It is on the website posted. Litter born May 22, 2010. The bitch is just a year old. That is young. 

Pet people can have containment issues. Breeders should be held to a higher standard. They have intact dogs, and they will continue to have intact dogs and they need to know how to contain them. 

Just because the offspring of a supposed oops is not born with eight feet and horns does not mean that the fact that there was an oops is still a really negative thing for someone calling themselves a breeder. 
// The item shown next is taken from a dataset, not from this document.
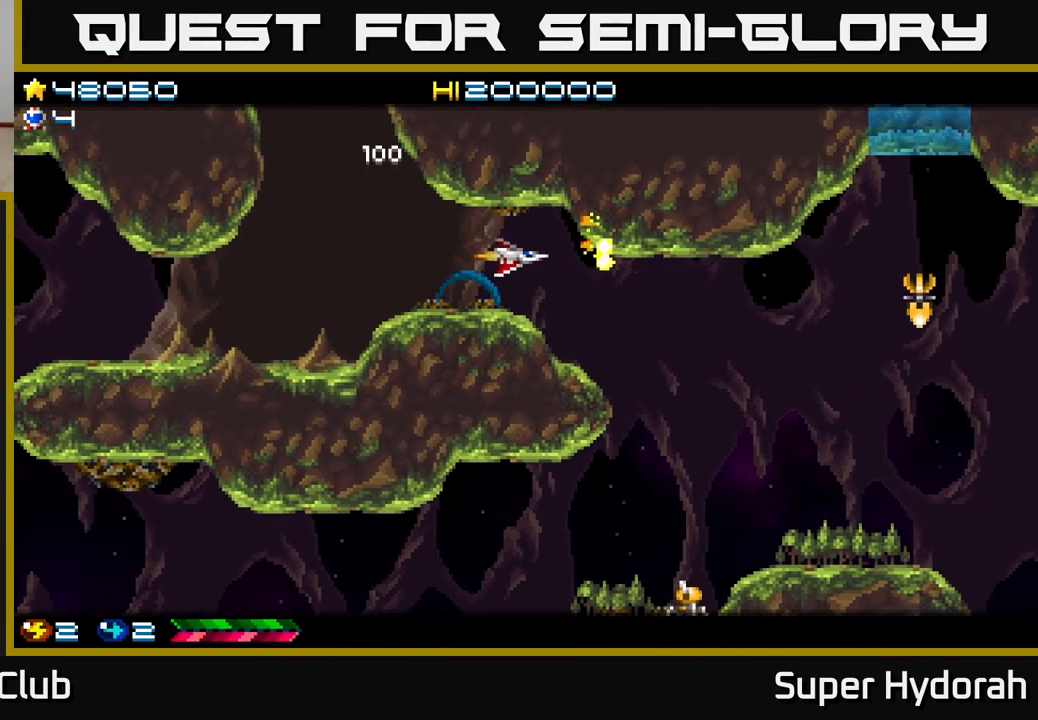
{"buttons": ["A", "DPAD_DOWN"], "left_stick": "center", "events": [[117, "DPAD_DOWN", "up"], [217, "DPAD_DOWN", "down"], [400, "DPAD_RIGHT", "up"]]}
You are out of town and your grandson let the boy out. The excuses are sometimes lame, sometimes creative -- climbed a tree, but accidents don't just happen. A breeder needs to be able to contain their dogs or they should not be a breeder. Pet owners can claim Martians came down and performed an AI. But if you are a breeder and you are not smarter than an intact dog or bitch, than you need to be doing something else.


----------



## Freestep (May 1, 2011)

Well, Selzer, you and I will have to agree to disagree on this one. I don't think that an "oops" litter automatically makes you a bad breeder.


----------



## selzer (May 7, 2005)

I think that oops litters are like a free pass. 

If you have an awesome young bitch but she is in heat now and will not be two for another two months, so no OFA's, oops!

People will crucify you and call you BYB if you DELIBERATELY bred your year-old female, but if you just weren't careful enough about containment, well, than you are just ok, because we are all human. 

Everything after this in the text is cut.